Мы зашли в небольшое помещение, в котором было намного тише, чем в основном машинном отделении, и Саша со смехом произнес:

– А так как ты у нас начальник говна, воды и пара, то вот тебе этот говняный насос. Это фекальная цистерна и вот тут ты уже сам все должен разведать, – развел он руками, -Потому что я тут ничего не знаю, и в такие дела лезть не буду. Потому что запах я этот не переношу.

В помещении и в самом деле стоял какой-то удушающий «аромат».

В общем, до вечера я не выходил из машинного отделения. Все рисовал и записывал в тетрадь.

Вахтенные мотористы менялись, а я все ходил и осматривал, периодически донимая их вопросами.

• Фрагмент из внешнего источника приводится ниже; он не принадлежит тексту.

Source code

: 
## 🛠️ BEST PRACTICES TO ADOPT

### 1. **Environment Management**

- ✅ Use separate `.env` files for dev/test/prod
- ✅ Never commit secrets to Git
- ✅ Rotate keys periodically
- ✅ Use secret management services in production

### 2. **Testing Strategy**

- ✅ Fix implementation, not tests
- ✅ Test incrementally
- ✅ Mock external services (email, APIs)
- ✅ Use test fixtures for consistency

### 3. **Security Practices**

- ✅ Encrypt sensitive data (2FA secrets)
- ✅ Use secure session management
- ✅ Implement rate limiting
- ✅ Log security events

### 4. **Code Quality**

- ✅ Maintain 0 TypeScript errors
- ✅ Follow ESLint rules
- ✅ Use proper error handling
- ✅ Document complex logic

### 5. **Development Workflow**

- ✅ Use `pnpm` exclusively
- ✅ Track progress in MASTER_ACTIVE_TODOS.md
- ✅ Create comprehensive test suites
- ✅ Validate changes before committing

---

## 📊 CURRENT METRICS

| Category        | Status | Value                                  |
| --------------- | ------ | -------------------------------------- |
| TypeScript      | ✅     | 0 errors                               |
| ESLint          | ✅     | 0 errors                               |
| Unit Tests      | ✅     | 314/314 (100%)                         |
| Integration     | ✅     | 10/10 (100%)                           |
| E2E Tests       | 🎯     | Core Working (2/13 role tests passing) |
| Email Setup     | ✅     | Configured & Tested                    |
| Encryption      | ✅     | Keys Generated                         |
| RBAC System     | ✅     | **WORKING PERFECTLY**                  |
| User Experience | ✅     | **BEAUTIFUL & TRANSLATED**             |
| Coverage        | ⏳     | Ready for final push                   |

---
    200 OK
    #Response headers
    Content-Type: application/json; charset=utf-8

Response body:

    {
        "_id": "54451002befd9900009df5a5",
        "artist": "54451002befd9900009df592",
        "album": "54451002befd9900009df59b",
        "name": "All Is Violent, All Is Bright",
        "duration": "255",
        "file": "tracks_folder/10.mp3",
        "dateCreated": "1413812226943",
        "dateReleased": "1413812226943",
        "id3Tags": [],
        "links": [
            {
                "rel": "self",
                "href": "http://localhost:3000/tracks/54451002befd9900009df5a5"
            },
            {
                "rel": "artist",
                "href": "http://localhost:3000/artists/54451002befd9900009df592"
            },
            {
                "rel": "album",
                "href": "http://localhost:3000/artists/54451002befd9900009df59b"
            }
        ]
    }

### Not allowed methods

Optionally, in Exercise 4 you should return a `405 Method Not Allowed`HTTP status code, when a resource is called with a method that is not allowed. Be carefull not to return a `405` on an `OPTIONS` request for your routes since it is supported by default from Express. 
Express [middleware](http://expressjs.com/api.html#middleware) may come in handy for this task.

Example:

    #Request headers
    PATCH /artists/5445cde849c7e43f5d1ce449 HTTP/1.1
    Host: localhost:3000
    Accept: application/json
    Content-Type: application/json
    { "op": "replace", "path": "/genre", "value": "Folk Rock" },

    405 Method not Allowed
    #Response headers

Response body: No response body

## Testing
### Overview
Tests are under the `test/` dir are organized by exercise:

Когда я поднялся на обед, то мне очень не хотелось переодеваться, и я попросил буфетчицу:

– Зина, можешь ты мне накрыть тут, в столовой команды? – потом показал на свою робу и добавил, – Потому что переодеваться мне неохота.

Во время практик я видел, как механики обедали и ужинали, не переодеваясь в столовой команды.

Зинка с иронией посмотрела не меня:

– Что, не хочешь попадаться деду на глаза?

На ее слова я пожал плечами, но она, улыбаясь, продолжала:

– А все равно придется. Никуда ты от этого не денешься.

Но постелила газетку на стул в столовой команды:

– Садись сюда, – указала она мне на стул.

Потом принесла тарелку, вилку с ложкой и поставила предо мной керамическую супницу.

Я набрал себе борща и с аппетитом поел.

После обеда можно было, и отдохнуть часок, но мне не терпелось продолжить изучение машины, и я вернулся туда.

Для меня такое изучение было, словно наркотик. Чем больше я вникал в сложности машинного отделения, тем мне становилось интереснее и хотелось все больше и больше узнать.

Второй механик несколько раз встречал меня в машинном отделении.

Он каждый раз окидывал меня взглядом и кивал головой:

– Ага! Помощь нужна? – но получив отрицательный ответ, уходил в ЦПУ.

Конечно, он контролировал меня. Наверное, и переживал, чтобы я что-нибудь по незнанию не накрутил или не запустил.

В пять часов вечера был ужин. Но я опять не пошел в кают-компанию, а быстренько, не переодеваясь, перехватил в столовой команды, и вернулся в машину.

До восьми часов вечера ходил по машине и записывал все новое для себя в тетрадку. А так как моя вахта была с 8 до 12 утром и вечером с 20 до нуля часов, то в 20 часов я заступил на вахту с мотористом Максимовым.